● How to complete this task:
Reproduce the data below exactly. Skip the pictures.

···

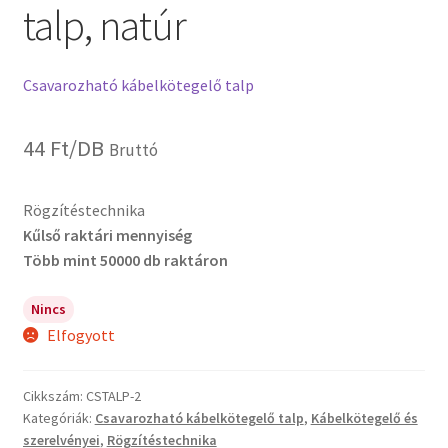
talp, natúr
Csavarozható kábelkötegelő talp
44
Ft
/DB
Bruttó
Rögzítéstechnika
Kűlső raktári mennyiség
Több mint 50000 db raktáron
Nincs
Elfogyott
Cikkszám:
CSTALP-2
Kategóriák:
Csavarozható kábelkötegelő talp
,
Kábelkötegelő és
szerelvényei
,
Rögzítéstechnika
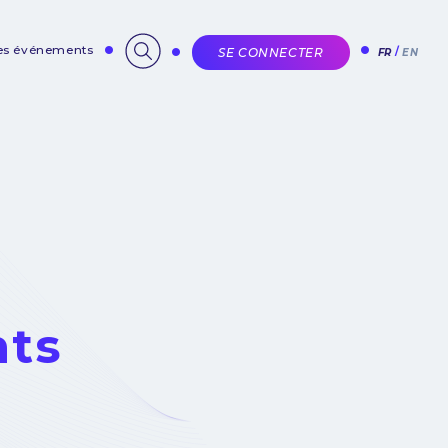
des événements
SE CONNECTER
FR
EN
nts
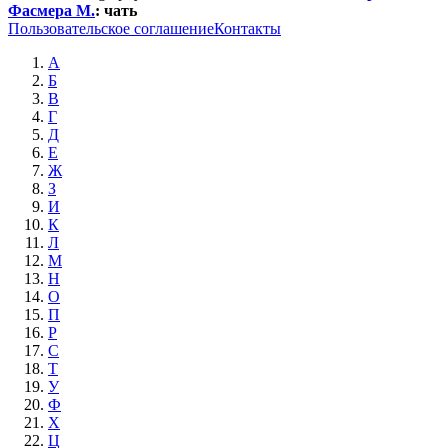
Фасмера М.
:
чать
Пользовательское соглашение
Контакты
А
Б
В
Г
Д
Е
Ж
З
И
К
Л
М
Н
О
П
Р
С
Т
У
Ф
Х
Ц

···

● Answer box:
talp, natúr
Csavarozható kábelkötegelő talp
44
Ft
/DB
Bruttó
Rögzítéstechnika
Kűlső raktári mennyiség
Több mint 50000 db raktáron
Nincs
Elfogyott
Cikkszám:
CSTALP-2
Kategóriák:
Csavarozható kábelkötegelő talp
,
Kábelkötegelő és
szerelvényei
,
Rögzítéstechnika
des événements
SE CONNECTER
FR
EN
nts
Фасмера М.
:
чать
Пользовательское соглашение
Контакты
А
Б
В
Г
Д
Е
Ж
З
И
К
Л
М
Н
О
П
Р
С
Т
У
Ф
Х
Ц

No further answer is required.